Opera Village Africa (French: Village-Opéra Afrique, German: Operndorf Afrika) is an arts education project located in Ouagadougou, the capital city of Burkina Faso. It was initiated by the German film and theatre director, actor, and artist, Christoph Schlingensief. It is operated by Festspielhaus Afrika as a non-profit GmbH (limited company) based in Germany. The first phase was completed in November 2011.

== Concept ==
The Opera Village's artistic projects are developed by people who are committed to the Opera Village and who develop themselves further in this process. Already during its initial phase, the Opera Village provides a space in which cultural encounters, workshops and exchange take place. Since the end of 2012, theatre performances, film shows and storytelling evenings have been taking place regularly; actual opera is not part of the curriculum.

== Buildings ==
To realise the project, in the year 2008 Christoph Schlingensief brought on board architect and development activist Diébédo Francis Kéré, who was born in Burkina Faso. Kéré brings together a traditional building style with ecological and sustainable concepts using sustainable materials. The buildings are built by the local population who have undergone construction training. Here, Kéré also places value on air conditioning, achieving cooling by using his specially developed construction materials. In 2010, the foundation stone was laid and the area was connected to the public water system and electricity grid. 2011 saw the opening of 16 buildings including the primary school, which takes on 50 new pupils every year. In addition to school subjects, the children are also taught film, art and music classes.

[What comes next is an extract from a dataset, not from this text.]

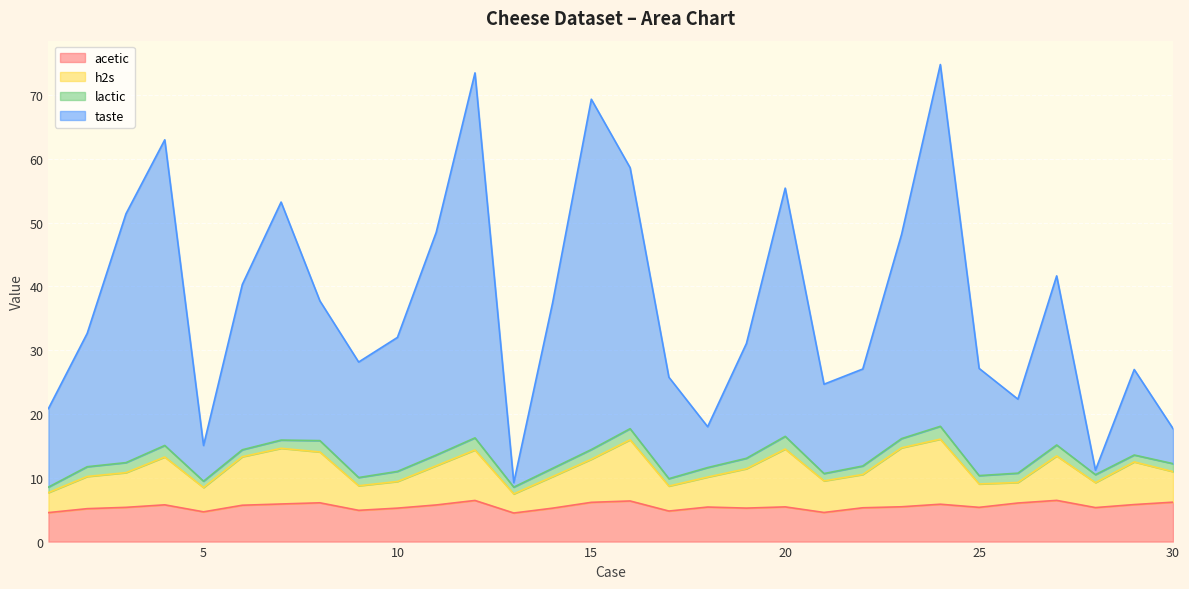

What is the lowest value of the acetic series?

4.5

In April 2012, building work began on the hospital consisting of a primary medical care unit, a maternity ward and a dental care unit. It was opened in 2014. So that the Opera Village is able to attain long-term self-sufficiency, an alternative energy supply was installed for the hospital in the form of a solar energy plant which is to be installed in 2015. A football pitch has already been completed and a children's play area was supposed to be added in 2013. The "Festspielhaus" – a place of cultural encounter – at the centre of the grounds is planned to form the heart of the project.